• Services provided are of the highest quality given the state of knowledge and resources. This is achieved through ongoing evaluation of service delivery with assessment based on feedback from victims/survivors, staff and service delivery partners, practice guidelines and research evidence.
  • Staff are supported through appropriate training, leave, resources and supervision

It is important that services are of high quality as the potential for crisis support workers to cause harm is as great as it is for anyone else in the aftermath of sexual violence. There are high costs to survivors (and therefore to society) if we fail to ameliorate harm when we had the opportunity to do so.

However, research validation is difficult to achieve due to ethical challenges of engaging survivors in evaluative research.

“The nature of sexual assault services presents challenges for evaluation. Most sexual assault agencies provide crisis intervention services, typically free of charge and brief in duration, to clients who may be in crisis and/or in danger. The context in which rape crisis services are delivered raises practical concerns for evaluators who must take care to protect the safety, confidentiality of survivors, and design their evaluations in ways that respect recovery from sexual assault. For example, contacting a survivor in her home to evaluate the sexual assault services she previously received may violate her privacy, interfere with her recovery process, or place her in danger (if she lives with her assailant).”[1]

Innovation is called for, as in spite of these challenges, research is needed.  To demonstrate quality we need evaluation and documentation testing effective models of care, victim/survivor feedback and outcome measures, understanding of sexual assault and abuse recovery in different cultures, and development and evaluation of interventions (including alternative therapies) to highlight Good Practice in crisis services and to enhance service delivery.[2]

A further barrier might be to the achievement of quality itself.  Decades of under-resourcing to the sector is likely to have constrained the capacity of services to support workers well and to always meet the needs of survivors.   However, informal reports from services of client feedback are that this is good.  A move to collecting this information on a national basis would take us one step closer to being able to achieve and assert quality.
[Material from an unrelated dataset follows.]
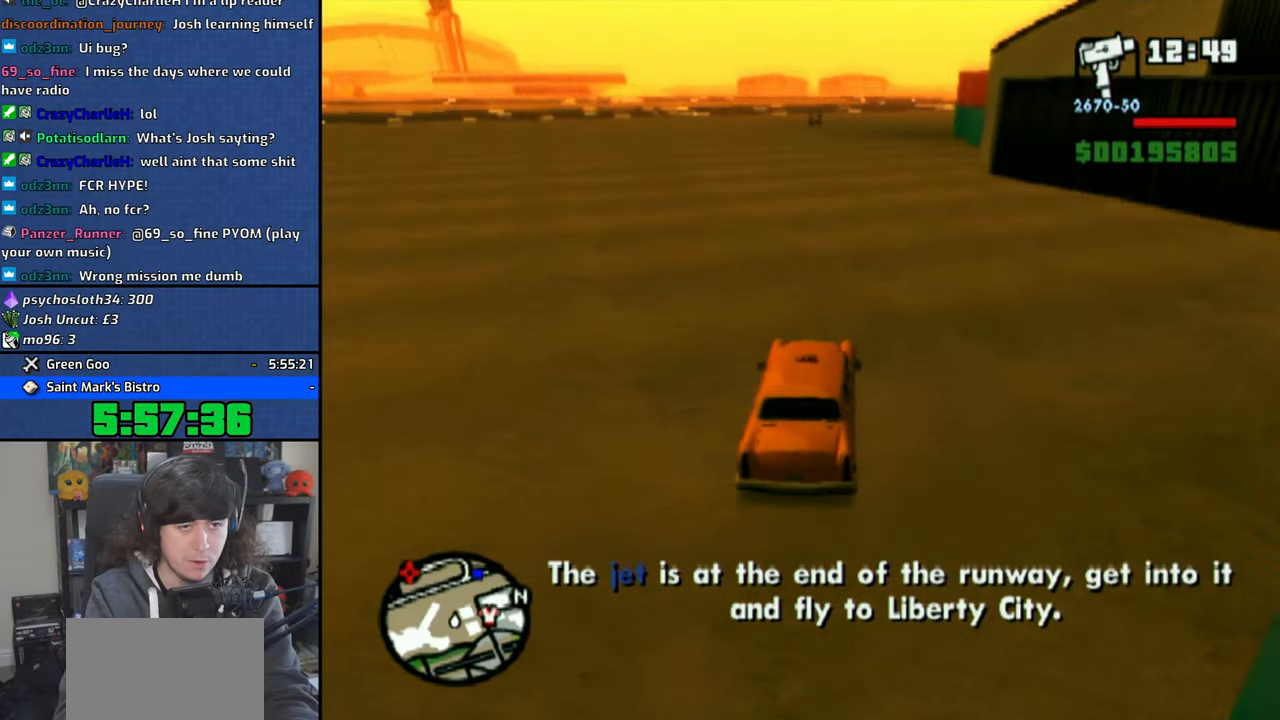
{"buttons": ["CROSS"], "left_stick": "right", "right_stick": "down", "events": [[116, "left_stick", "right"], [233, "left_stick", "center"], [483, "left_stick", "right"]]}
  1.  Wasco, S., Campbell, R., Howard, A., Mason, G., Staggs, S., Schewe, P., & Riger, S. (2004). A statewide evaluation of services provided to rape survivors. Journal of Interpersonal Violence, 19, 252-263, p.253.
  2.  Callender, T., & Dartnall, L. (2001). Mental health responses for victims of sexual violence and rape in resource-poor settings: Briefing paper. Sexual Violence Research Initiative. Columbia University Press.


  1. Client feedback – in light of how difficult this is to get formally in the crisis situation, one service records spontaneous evaluative comments made by victims/survivors during support at police interviews and medical examinations.
  2. Service feedback – informal feedback gathered in tri-partite meetings, and regular feedback surveys to gather qualitative information from all of those involved in partnered service provision.
  3. SASH-Nelson (Sexual Abuse Support and Healing) allocates a training fund for each worker and sets a resources budget to purchase the latest books and video resources.
  4. At Wellington HELP’s Crisis Response Team, if there is a phone call that stands out in some way – it is taken to the monthly meeting (as opposed to supervision) to be discussed as a team so that all can benefit from the learning.  This requires a level of trust for it to be done well.